Problem to solve:
Print the lines below exactly, beginning with the one that contains "Jewelry - Jewelry" and stopping after the last line.

Source data:
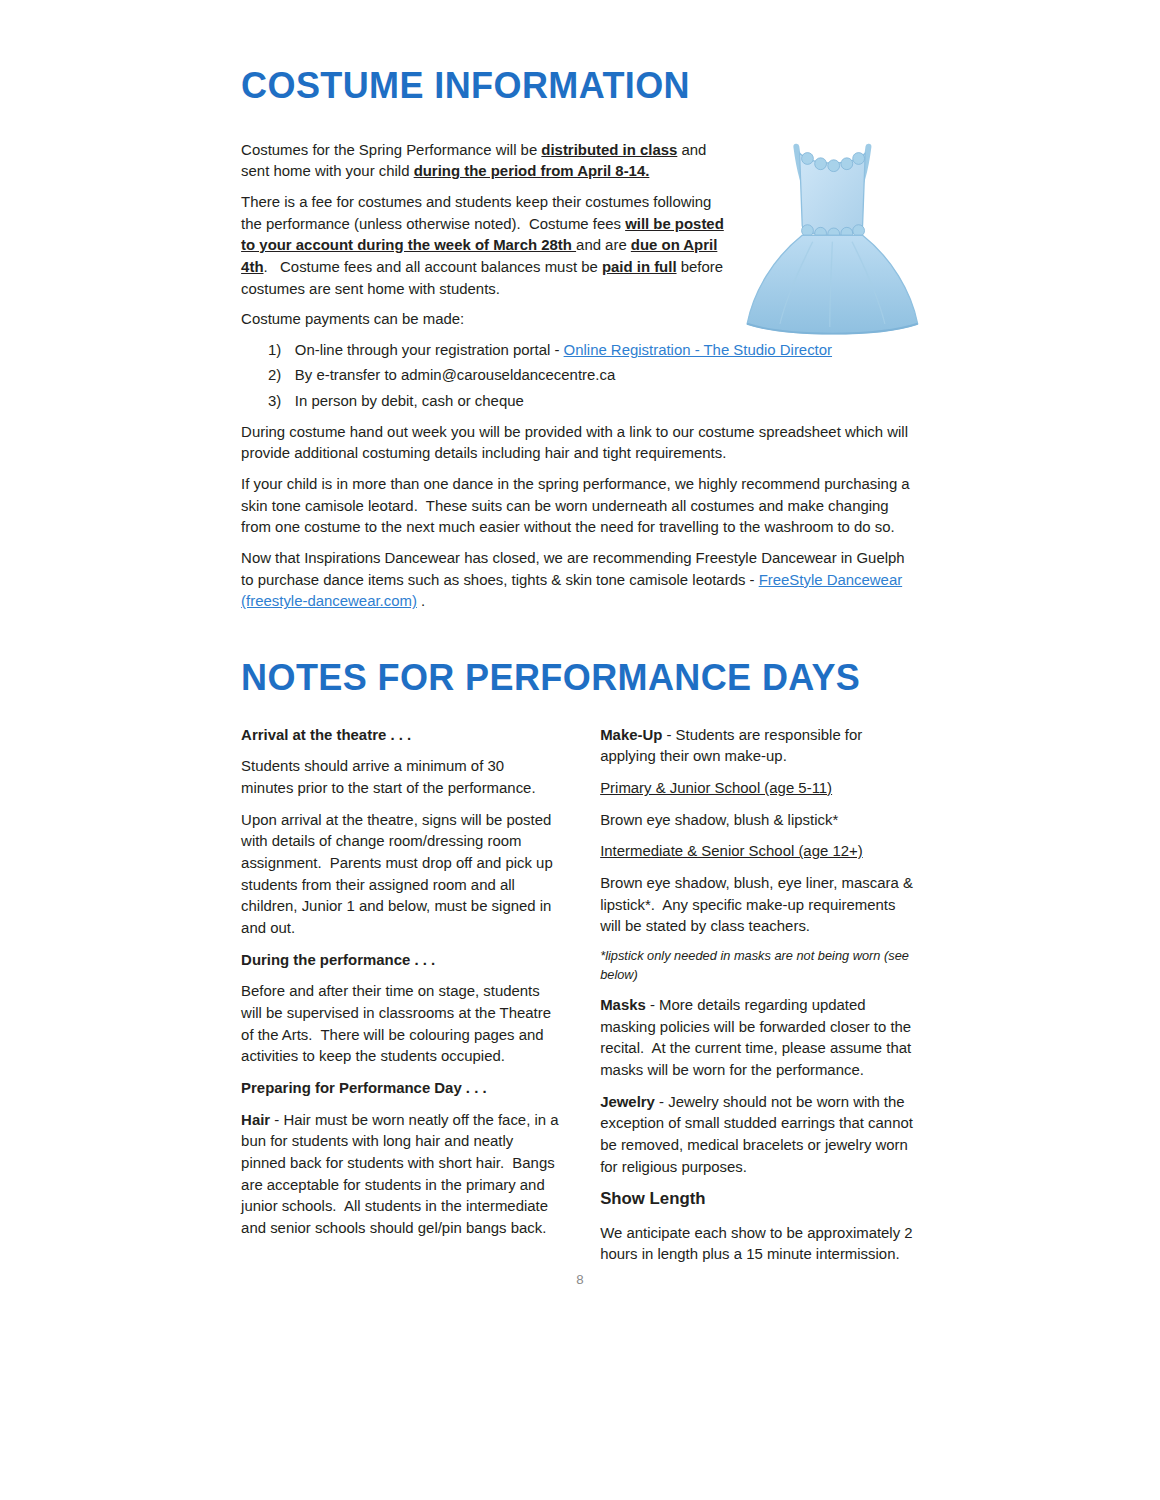Costume Information
Costumes for the Spring Performance will be distributed in class and sent home with your child during the period from April 8-14.
There is a fee for costumes and students keep their costumes following the performance (unless otherwise noted). Costume fees will be posted to your account during the week of March 28th and are due on April 4th. Costume fees and all account balances must be paid in full before costumes are sent home with students.
Costume payments can be made:
On-line through your registration portal - Online Registration - The Studio Director
By e-transfer to admin@carouseldancecentre.ca
In person by debit, cash or cheque
During costume hand out week you will be provided with a link to our costume spreadsheet which will provide additional costuming details including hair and tight requirements.
If your child is in more than one dance in the spring performance, we highly recommend purchasing a skin tone camisole leotard. These suits can be worn underneath all costumes and make changing from one costume to the next much easier without the need for travelling to the washroom to do so.
Now that Inspirations Dancewear has closed, we are recommending Freestyle Dancewear in Guelph to purchase dance items such as shoes, tights & skin tone camisole leotards - FreeStyle Dancewear (freestyle-dancewear.com) .
Notes for Performance Days
Arrival at the theatre . . .
Students should arrive a minimum of 30 minutes prior to the start of the performance.
Upon arrival at the theatre, signs will be posted with details of change room/dressing room assignment. Parents must drop off and pick up students from their assigned room and all children, Junior 1 and below, must be signed in and out.
During the performance . . .
Before and after their time on stage, students will be supervised in classrooms at the Theatre of the Arts. There will be colouring pages and activities to keep the students occupied.
Preparing for Performance Day . . .
Hair - Hair must be worn neatly off the face, in a bun for students with long hair and neatly pinned back for students with short hair. Bangs are acceptable for students in the primary and junior schools. All students in the intermediate and senior schools should gel/pin bangs back.
Make-Up - Students are responsible for applying their own make-up.
Primary & Junior School (age 5-11)
Brown eye shadow, blush & lipstick*
Intermediate & Senior School (age 12+)
Brown eye shadow, blush, eye liner, mascara & lipstick*. Any specific make-up requirements will be stated by class teachers.
*lipstick only needed in masks are not being worn (see below)
Masks - More details regarding updated masking policies will be forwarded closer to the recital. At the current time, please assume that masks will be worn for the performance.
Jewelry - Jewelry should not be worn with the exception of small studded earrings that cannot be removed, medical bracelets or jewelry worn for religious purposes.
Show Length
We anticipate each show to be approximately 2 hours in length plus a 15 minute intermission.
8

Answer space:
Jewelry - Jewelry should not be worn with the exception of small studded earrings that cannot be removed, medical bracelets or jewelry worn for religious purposes.
Show Length
We anticipate each show to be approximately 2 hours in length plus a 15 minute intermission.
8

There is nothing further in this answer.